The more intimate your relationship with God, the less self-righteous you will become. If you are only growing in more self-righteousness with every successive revolution around the sun, then you are also most certainly moving further away from the God who loves you.
The Pharisees stood in the very presence of God, yet they had no understanding of who He really was. They were knowledgeable, but blinded and walking in total deception. The reason for this is given in 1 Corinthians 2:14, “The natural person does not accept the things of the Spirit of God, for they are folly to him, and he is not able to understand them because they are spiritually discerned.”
A preoccupation with the faults and sins of others, while making excuses for and ignoring our own sins is one sure sign we’re not anywhere near the Kingdom of God. That’s modern-day Pharisee-ism. The Lord referred to people with such attitudes as children of hell (Matthew 23:15). Man’s self-righteousness is like a filthy, menstrual rag before the Almighty God! (Isaiah 64:6)

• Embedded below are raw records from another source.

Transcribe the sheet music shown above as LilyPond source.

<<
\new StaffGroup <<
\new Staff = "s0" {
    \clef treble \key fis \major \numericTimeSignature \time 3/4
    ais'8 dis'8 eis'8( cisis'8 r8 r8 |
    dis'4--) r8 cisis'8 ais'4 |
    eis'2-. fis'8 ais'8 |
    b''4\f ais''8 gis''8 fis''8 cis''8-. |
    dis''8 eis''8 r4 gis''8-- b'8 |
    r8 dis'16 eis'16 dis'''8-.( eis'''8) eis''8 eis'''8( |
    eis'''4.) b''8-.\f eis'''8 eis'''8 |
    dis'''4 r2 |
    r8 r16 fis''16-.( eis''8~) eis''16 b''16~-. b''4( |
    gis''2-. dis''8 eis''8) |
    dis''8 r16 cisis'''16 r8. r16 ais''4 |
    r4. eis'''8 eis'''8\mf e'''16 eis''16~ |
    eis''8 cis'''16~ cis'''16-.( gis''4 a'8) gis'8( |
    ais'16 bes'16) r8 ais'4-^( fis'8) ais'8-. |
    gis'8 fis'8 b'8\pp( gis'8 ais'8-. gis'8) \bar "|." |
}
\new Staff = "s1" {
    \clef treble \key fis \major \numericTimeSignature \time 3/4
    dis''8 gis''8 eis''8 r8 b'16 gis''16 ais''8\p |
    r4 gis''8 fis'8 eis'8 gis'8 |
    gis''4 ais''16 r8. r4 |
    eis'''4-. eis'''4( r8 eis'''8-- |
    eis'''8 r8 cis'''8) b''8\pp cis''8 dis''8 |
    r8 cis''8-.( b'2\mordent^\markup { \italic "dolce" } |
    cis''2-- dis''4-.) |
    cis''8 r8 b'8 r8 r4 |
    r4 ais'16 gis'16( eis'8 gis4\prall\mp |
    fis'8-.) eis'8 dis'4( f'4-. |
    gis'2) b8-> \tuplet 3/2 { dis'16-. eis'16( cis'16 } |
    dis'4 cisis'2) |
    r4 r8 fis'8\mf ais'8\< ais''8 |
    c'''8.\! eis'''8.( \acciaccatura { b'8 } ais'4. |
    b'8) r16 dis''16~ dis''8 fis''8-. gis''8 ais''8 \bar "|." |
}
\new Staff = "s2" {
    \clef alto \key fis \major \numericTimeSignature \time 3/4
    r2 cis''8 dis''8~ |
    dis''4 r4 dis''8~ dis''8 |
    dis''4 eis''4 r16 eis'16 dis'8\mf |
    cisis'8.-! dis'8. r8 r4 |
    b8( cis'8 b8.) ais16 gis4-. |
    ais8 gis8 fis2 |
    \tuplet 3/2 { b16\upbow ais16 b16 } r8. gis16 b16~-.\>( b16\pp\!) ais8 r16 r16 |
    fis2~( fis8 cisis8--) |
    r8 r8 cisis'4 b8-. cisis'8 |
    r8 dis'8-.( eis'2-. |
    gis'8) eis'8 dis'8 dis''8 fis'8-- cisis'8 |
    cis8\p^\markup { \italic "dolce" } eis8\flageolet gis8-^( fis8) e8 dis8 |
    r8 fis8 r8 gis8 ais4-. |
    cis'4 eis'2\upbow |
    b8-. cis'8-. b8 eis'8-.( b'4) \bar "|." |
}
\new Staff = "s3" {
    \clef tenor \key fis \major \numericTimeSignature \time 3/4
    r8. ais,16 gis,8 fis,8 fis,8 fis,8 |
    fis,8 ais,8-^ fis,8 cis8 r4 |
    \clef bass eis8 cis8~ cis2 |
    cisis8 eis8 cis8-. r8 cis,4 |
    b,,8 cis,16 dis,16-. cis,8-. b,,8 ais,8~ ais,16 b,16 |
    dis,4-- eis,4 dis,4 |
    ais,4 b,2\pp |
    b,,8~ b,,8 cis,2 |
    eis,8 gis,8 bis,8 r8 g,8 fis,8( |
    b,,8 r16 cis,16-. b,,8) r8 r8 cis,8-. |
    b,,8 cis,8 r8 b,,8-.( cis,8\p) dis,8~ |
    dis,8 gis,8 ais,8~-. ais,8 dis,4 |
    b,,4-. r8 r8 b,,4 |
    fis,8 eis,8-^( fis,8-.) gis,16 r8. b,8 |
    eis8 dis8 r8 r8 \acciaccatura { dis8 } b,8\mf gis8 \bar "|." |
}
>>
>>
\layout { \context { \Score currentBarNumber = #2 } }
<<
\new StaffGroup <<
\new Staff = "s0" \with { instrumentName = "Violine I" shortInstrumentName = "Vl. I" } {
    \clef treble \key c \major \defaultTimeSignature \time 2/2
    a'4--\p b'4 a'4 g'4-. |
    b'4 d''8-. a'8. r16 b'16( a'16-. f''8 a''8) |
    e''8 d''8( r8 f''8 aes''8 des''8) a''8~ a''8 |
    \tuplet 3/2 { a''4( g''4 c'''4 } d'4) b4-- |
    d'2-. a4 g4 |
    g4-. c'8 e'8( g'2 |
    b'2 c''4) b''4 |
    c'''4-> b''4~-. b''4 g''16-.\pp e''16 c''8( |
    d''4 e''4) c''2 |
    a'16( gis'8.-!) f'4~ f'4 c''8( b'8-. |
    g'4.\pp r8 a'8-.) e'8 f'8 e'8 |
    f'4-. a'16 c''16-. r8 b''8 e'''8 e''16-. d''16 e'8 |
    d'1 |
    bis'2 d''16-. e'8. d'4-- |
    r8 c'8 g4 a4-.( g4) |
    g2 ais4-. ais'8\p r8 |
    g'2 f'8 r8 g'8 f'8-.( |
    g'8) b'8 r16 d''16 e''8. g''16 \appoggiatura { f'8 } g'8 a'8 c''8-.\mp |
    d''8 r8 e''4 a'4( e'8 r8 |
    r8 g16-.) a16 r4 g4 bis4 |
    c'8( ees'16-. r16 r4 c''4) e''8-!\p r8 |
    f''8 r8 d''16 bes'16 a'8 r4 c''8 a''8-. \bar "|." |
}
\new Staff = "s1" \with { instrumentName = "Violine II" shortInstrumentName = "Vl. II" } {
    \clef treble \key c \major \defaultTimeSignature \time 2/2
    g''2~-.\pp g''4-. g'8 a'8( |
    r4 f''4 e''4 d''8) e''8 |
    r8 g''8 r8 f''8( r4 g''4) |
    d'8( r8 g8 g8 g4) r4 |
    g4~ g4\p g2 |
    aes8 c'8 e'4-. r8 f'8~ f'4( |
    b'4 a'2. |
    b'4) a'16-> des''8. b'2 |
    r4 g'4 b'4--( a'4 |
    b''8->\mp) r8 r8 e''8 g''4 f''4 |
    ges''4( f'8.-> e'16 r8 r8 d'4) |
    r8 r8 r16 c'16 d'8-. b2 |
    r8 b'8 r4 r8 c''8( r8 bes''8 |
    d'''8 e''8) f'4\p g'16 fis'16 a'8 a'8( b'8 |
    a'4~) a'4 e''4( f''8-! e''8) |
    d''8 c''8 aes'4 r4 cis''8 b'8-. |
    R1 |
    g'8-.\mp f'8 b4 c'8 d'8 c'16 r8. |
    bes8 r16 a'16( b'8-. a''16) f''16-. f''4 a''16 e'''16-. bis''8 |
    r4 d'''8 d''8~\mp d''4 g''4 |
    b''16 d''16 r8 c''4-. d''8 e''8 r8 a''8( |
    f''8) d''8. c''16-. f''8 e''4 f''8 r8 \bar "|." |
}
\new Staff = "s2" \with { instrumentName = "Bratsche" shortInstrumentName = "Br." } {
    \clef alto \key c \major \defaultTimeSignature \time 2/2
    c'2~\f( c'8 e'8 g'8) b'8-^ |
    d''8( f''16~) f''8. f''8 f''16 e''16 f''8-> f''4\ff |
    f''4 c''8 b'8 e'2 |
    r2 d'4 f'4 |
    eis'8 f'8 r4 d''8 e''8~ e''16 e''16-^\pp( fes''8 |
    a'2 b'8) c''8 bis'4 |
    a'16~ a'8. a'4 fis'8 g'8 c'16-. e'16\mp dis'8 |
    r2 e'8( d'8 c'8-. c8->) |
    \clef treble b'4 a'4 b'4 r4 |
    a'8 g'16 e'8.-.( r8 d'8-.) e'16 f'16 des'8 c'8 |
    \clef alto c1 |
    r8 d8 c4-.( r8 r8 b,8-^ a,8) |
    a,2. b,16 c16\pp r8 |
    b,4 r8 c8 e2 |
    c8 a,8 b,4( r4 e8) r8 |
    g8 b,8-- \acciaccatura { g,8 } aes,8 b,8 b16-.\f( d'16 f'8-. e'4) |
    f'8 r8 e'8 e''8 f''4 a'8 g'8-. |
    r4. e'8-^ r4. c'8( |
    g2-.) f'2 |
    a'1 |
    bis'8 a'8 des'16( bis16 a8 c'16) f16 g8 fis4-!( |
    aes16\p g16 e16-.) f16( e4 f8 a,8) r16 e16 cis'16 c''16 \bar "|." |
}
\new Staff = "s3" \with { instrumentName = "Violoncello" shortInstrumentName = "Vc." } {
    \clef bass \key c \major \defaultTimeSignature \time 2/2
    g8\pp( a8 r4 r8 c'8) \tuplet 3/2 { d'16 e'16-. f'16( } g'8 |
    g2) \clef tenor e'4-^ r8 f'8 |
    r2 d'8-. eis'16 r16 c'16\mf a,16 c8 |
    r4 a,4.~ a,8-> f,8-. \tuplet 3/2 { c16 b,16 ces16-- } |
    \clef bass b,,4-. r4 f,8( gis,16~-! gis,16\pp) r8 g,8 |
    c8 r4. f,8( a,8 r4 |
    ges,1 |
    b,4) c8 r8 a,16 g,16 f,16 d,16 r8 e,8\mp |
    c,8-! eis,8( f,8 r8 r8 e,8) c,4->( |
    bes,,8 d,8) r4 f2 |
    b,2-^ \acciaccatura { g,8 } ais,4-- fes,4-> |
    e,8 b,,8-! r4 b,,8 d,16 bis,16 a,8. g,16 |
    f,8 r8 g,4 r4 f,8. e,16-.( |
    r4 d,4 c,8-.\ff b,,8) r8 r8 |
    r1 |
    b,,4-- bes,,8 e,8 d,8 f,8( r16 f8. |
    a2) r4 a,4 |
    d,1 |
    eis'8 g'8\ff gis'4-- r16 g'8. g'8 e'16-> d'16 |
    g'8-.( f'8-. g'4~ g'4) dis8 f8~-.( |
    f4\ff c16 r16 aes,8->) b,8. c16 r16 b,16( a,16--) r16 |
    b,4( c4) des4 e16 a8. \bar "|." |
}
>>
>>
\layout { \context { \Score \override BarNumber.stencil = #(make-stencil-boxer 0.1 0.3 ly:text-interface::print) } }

Instead, we must turn our attention inward and allow the Spirit of God to complete his work within us.
In Matthew 13:15, Jesus said,” For this people’s heart has grown dull, and with their ears they can barely hear, and their eyes they have closed, lest they should see with their eyes and hear with their ears and understand with their heart and turn, and I would heal them.’”
When we allow the Spirit of God and the Word of God, twin spiritual surgical instruments, to perform open-heart surgery on our diseased hearts, only then can we turn and be healed.
The Great Physician wants to circumcise every hardened, self-righteous heart today (Romans 2:29).
Only the sick need a doctor.
Will you give your consent for the surgery?